Evidence and Reproduction
The author demonstrates the race with a simple pg_usleep(1000000) inserted after ReplicationSlotAcquire() in walsender.c. This widens the timing window so that the recovery conflict signal always arrives before the walsender progresses to send CopyBothResponse, making the failure deterministic.

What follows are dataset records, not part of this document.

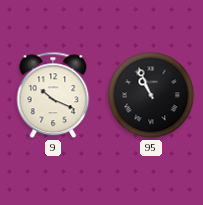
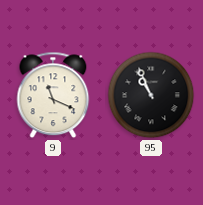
9: 10:19 -> 11:19
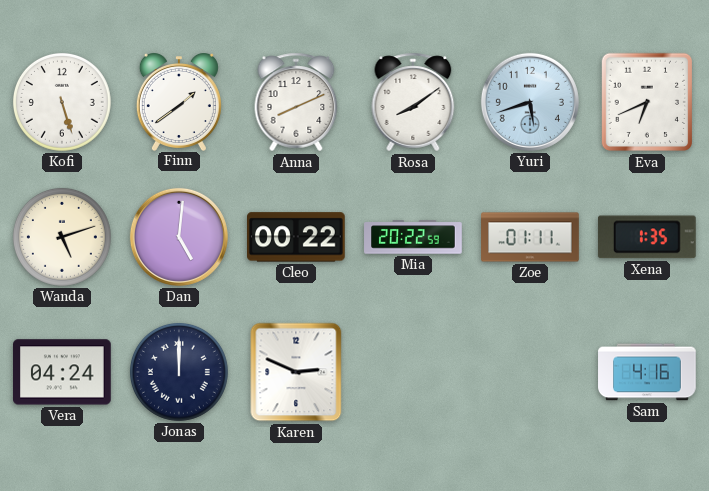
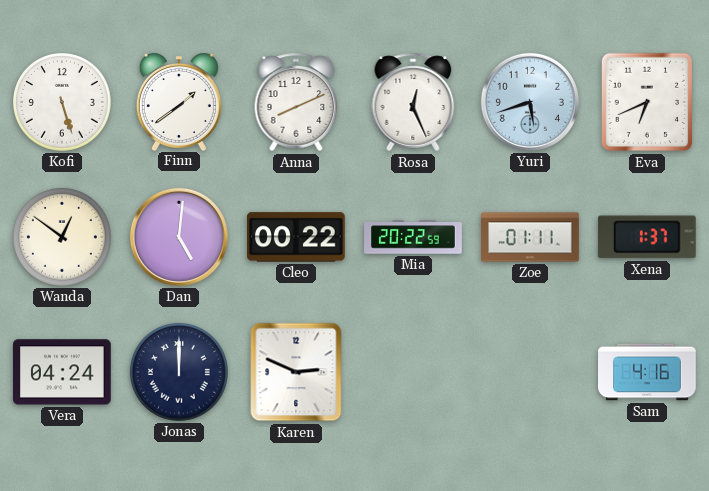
Rosa: 8:09 -> 12:26
Wanda: 5:12 -> 12:51
Xena: 1:35 -> 1:37
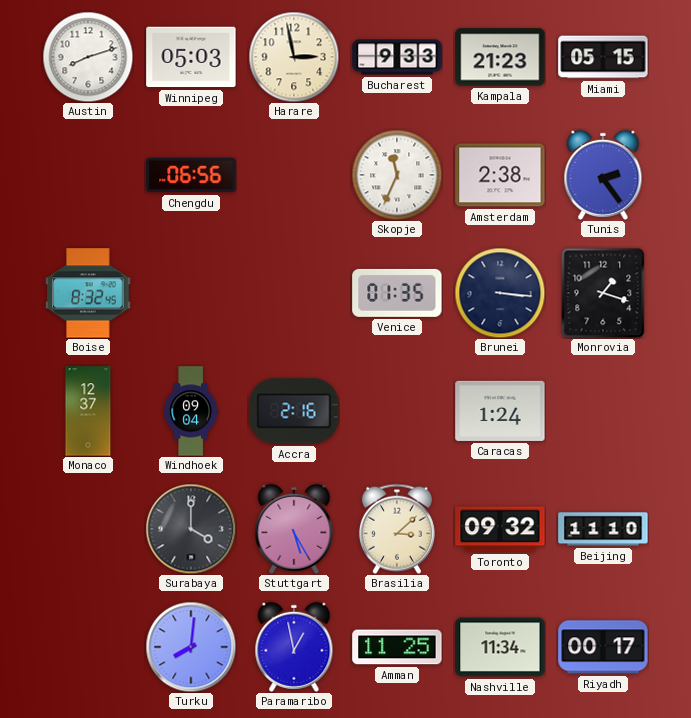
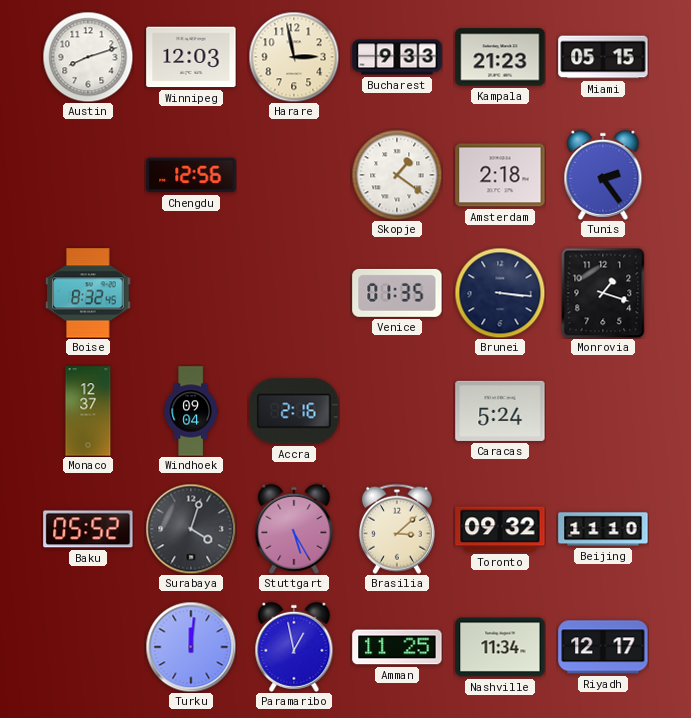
Winnipeg: 05:03 -> 12:03
Chengdu: 06:56 -> 12:56
Skopje: 11:34 -> 1:21
Amsterdam: 2:38 -> 2:18
Caracas: 1:24 -> 5:24
Baku: none -> 05:52
Surabaya: 4:00 -> 4:03
Turku: 8:01 -> 12:01
Riyadh: 00:17 -> 12:17
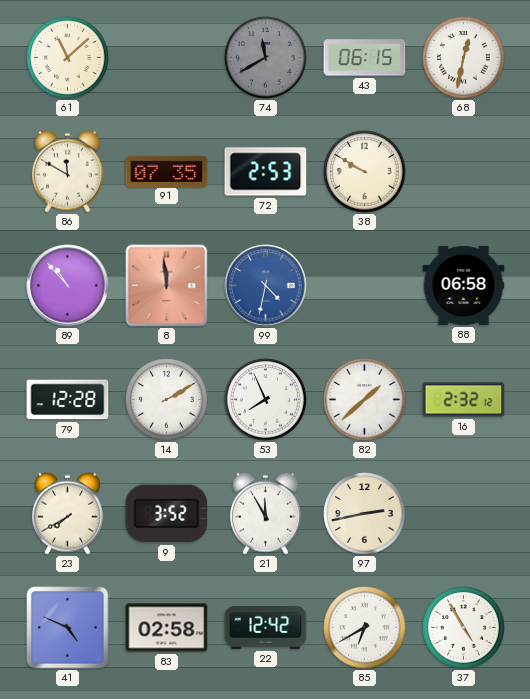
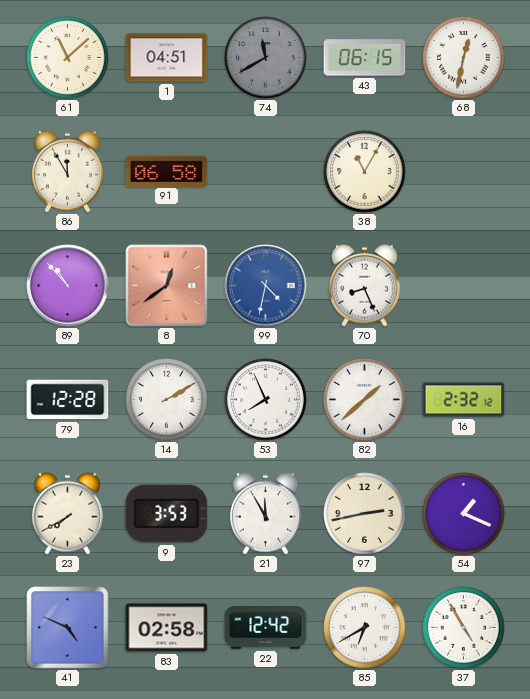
1: none -> 04:51
86: 11:50 -> 11:55
91: 07:35 -> 06:58
72: 2:53 -> none
38: 9:50 -> 11:05
8: 11:59 -> 12:39
70: none -> 8:26
88: 06:58 -> none
9: 3:52 -> 3:53
54: none -> 1:19
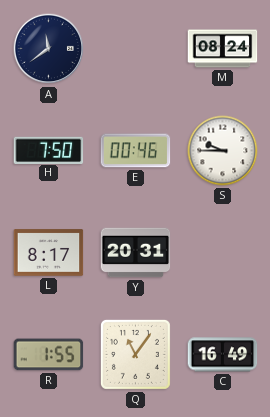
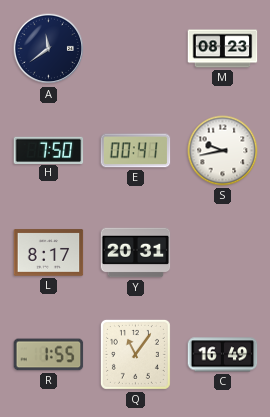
M: 08:24 -> 08:23
E: 00:46 -> 00:41
S: 9:45 -> 9:43
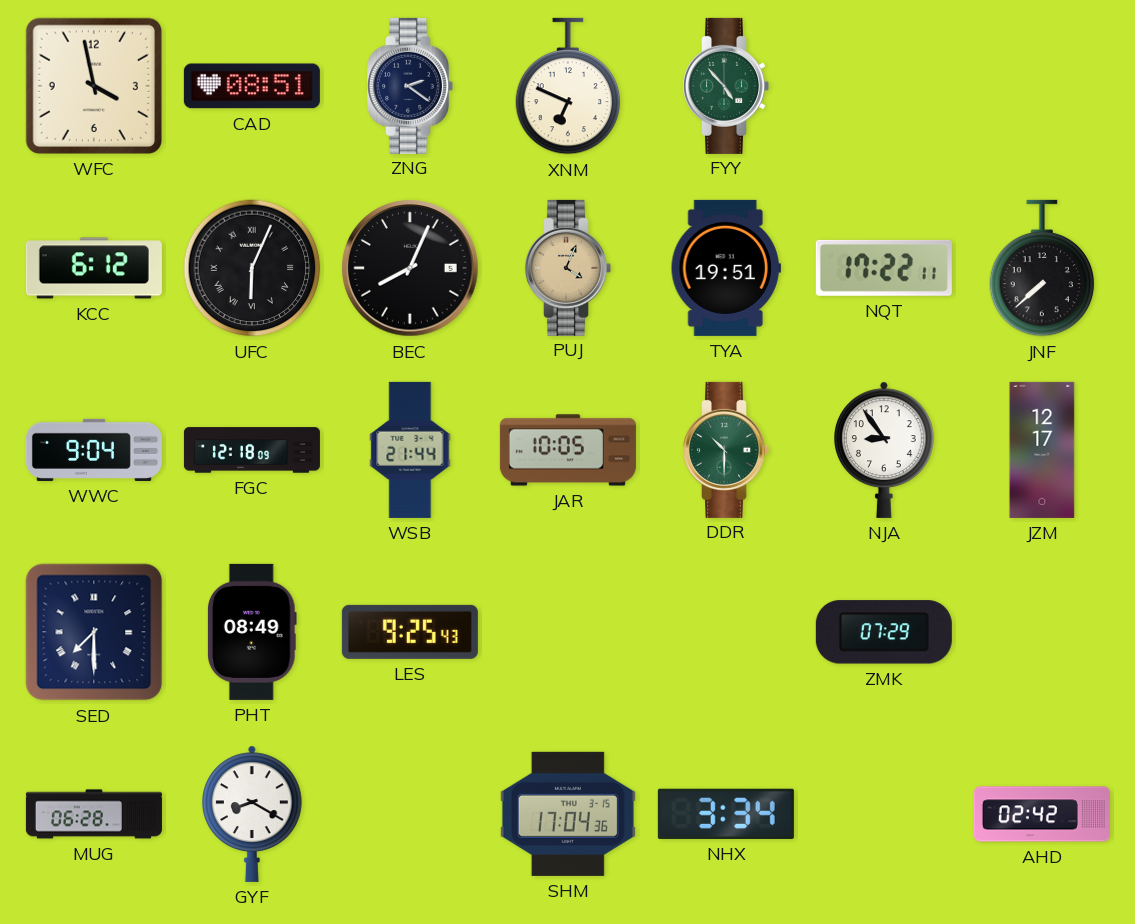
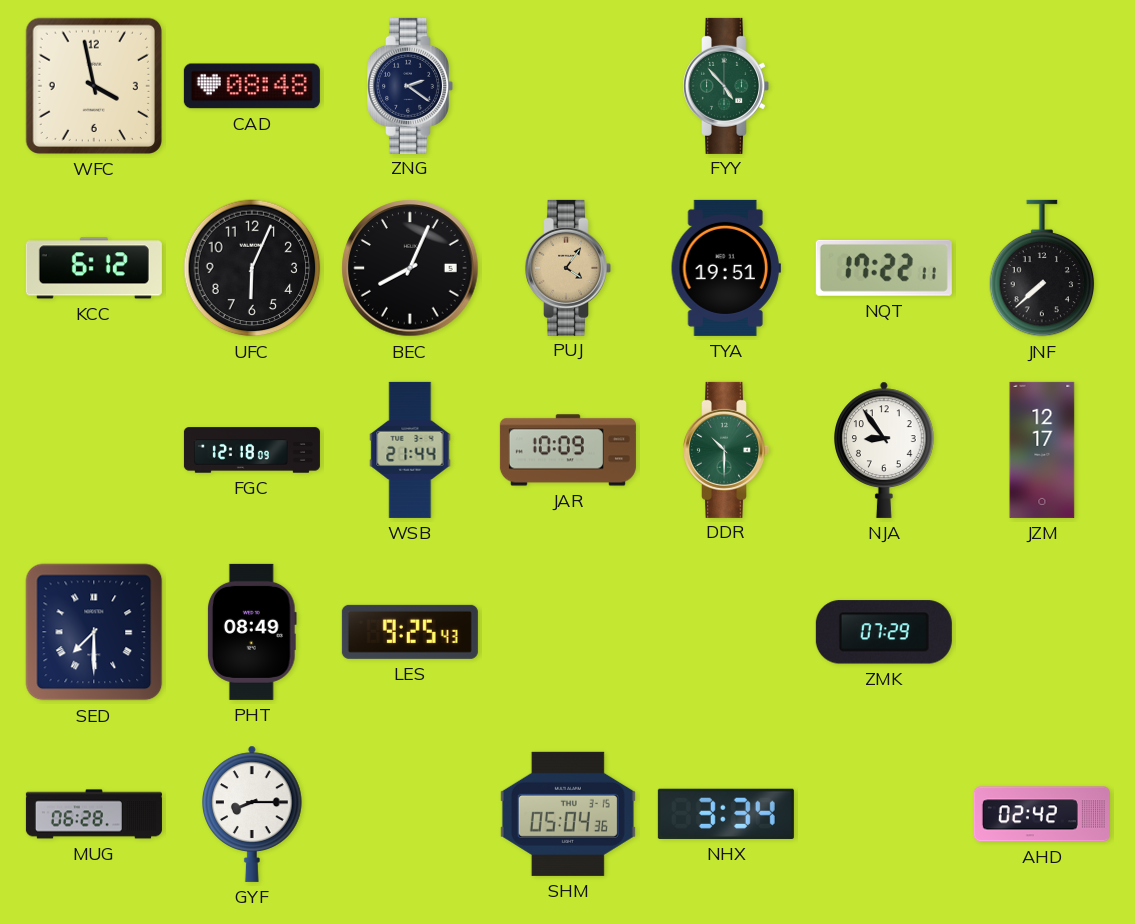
CAD: 08:51 -> 08:48
XNM: 6:49 -> none
UFC numerals: Roman -> Arabic
PUJ: 4:04 -> 4:06
WWC: 9:04 -> none
JAR: 10:05 -> 10:09
GYF: 8:20 -> 8:15
SHM: 17:04 -> 05:04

The hex dump analysis is definitive:
45000000b4= ErrorResponse message, 180 bytes payload- Contains:
SFATAL,VFATAL,C57P04,Mterminating connection due to conflict with recovery - This data was read from the socket (confirmed by the
pqsecure_raw_readtrace) - Yet it does not appear in
pg_recvlogical's error output
Implications
- Test reliability: This affects REL_16_STABLE through master, meaning the test has been flaky since its introduction
- libpq correctness: This is not merely a test issue — any libpq client issuing
START_REPLICATIONthat receives a FATAL before entering copy mode will lose the error message. This affects monitoring, error reporting, and automated failover tools that depend on parsing error messages. - Broader pattern: Any command where the server sends FATAL during processing (after accepting the command but before sending the expected response type) could potentially trigger this libpq behavior.
Potential Solutions
-
Fix in libpq: Ensure that a buffered ErrorResponse is always preserved as the command result, even if a subsequent read returns EOF. The EOF should be treated as confirmation of the FATAL, not as a superseding error.
-
Fix in walsender: Send CopyBothResponse earlier (before slot acquisition and conflict checks), so that the FATAL always arrives within the copy stream where libpq handles it correctly. However, this changes protocol semantics and may have other implications.
-
Fix in the test: Make the regex also accept "server closed the connection unexpectedly" as a valid outcome. This is a workaround, not a fix, and masks the underlying libpq issue.
-
Fix in pg_recvlogical: Add retry logic or secondary error checking that queries the slot state after a connection failure, to determine if invalidation occurred regardless of the error message received.